* [Required work] Instruction for the data below: set down exactly the lines from the line with "# Merkle Trees" to the line with "A Merkle tree is a [hash-based", inclusive, and no others.

(Collected data)
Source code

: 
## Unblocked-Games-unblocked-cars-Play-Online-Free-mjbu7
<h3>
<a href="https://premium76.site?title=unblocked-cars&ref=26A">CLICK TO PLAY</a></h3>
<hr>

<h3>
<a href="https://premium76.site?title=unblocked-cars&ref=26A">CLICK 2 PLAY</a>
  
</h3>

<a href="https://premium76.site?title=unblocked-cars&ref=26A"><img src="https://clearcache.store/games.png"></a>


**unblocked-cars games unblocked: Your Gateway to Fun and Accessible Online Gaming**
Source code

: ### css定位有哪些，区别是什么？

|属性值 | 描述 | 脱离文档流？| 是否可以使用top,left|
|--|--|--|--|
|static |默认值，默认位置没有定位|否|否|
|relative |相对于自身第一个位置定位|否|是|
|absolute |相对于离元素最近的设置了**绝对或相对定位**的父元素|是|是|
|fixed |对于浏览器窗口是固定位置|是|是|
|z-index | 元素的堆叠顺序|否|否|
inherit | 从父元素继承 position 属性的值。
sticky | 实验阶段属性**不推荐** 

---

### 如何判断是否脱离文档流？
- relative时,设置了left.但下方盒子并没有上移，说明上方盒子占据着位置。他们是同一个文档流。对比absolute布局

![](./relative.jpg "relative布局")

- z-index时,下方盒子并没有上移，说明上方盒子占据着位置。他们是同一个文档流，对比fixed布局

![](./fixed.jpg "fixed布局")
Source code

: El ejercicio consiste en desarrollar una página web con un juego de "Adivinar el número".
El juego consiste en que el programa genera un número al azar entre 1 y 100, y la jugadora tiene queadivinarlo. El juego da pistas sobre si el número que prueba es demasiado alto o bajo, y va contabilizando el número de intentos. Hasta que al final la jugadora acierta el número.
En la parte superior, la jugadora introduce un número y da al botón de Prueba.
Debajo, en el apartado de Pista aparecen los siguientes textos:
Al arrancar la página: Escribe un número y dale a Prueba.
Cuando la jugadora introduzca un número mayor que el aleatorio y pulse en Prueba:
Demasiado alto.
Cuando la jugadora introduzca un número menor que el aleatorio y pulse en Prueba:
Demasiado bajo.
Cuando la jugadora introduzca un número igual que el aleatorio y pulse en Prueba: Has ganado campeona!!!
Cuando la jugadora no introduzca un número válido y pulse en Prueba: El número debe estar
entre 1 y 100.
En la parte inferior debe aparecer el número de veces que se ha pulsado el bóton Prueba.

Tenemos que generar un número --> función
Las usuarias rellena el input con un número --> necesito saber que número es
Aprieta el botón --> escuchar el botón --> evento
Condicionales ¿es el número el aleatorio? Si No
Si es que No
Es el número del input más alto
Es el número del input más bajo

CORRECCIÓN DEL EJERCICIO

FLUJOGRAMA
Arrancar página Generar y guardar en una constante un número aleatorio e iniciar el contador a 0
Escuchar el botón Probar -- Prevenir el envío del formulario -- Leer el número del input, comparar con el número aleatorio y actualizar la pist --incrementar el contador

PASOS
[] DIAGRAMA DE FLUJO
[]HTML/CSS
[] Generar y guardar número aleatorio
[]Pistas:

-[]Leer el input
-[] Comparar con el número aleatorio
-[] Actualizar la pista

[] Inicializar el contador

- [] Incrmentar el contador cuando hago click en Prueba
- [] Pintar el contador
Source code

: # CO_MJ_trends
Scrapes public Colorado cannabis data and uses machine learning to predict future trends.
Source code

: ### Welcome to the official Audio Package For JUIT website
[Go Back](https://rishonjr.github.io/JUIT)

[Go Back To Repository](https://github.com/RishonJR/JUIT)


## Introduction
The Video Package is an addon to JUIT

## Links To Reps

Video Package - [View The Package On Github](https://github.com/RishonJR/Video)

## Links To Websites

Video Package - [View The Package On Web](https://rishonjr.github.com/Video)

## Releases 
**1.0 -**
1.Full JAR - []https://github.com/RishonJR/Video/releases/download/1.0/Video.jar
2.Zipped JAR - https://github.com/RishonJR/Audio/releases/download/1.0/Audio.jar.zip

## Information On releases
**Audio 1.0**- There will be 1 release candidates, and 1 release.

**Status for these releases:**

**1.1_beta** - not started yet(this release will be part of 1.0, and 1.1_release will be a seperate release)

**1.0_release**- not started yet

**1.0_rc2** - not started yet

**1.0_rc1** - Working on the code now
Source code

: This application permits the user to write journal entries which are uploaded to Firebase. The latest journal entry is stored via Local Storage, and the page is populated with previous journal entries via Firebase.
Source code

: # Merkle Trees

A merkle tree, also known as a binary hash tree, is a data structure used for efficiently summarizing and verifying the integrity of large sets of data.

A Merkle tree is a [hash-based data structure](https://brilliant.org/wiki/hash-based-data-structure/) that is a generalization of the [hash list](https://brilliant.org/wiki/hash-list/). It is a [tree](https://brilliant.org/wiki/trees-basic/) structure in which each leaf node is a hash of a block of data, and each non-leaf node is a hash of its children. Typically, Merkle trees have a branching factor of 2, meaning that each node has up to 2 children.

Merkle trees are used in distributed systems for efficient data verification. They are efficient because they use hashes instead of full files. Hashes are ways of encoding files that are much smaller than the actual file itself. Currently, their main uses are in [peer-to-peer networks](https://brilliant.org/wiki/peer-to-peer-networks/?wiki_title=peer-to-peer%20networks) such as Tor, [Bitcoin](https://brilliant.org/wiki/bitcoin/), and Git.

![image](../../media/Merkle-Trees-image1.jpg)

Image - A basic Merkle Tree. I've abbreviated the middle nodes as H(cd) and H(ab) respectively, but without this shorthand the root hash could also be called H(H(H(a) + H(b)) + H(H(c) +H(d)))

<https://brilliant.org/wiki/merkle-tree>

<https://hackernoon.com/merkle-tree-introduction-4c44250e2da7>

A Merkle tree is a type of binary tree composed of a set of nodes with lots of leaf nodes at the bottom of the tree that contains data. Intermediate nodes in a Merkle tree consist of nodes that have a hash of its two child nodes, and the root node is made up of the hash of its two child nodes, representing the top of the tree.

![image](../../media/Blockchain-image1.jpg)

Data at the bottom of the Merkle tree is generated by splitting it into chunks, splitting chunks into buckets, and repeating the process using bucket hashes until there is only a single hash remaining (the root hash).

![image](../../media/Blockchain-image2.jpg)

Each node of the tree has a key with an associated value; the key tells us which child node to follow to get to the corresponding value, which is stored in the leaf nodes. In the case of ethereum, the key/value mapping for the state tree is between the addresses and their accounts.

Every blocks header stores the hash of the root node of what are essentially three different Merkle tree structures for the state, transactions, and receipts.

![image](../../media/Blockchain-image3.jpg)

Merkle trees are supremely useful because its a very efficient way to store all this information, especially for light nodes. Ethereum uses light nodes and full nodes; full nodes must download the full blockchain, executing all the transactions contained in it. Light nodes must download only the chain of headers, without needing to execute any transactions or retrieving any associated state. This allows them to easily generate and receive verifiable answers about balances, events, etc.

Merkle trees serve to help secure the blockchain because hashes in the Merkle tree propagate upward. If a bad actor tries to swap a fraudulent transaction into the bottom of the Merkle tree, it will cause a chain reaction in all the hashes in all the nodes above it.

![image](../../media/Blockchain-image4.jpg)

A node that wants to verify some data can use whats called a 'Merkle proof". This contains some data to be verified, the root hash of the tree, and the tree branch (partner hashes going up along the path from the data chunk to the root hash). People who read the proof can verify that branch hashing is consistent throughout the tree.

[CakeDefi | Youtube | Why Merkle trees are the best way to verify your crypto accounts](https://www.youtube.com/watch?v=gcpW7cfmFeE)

* [Written answer]
: # Merkle Trees

A merkle tree, also known as a binary hash tree, is a data structure used for efficiently summarizing and verifying the integrity of large sets of data.

A Merkle tree is a [hash-based data structure](https://brilliant.org/wiki/hash-based-data-structure/) that is a generalization of the [hash list](https://brilliant.org/wiki/hash-list/). It is a [tree](https://brilliant.org/wiki/trees-basic/) structure in which each leaf node is a hash of a block of data, and each non-leaf node is a hash of its children. Typically, Merkle trees have a branching factor of 2, meaning that each node has up to 2 children.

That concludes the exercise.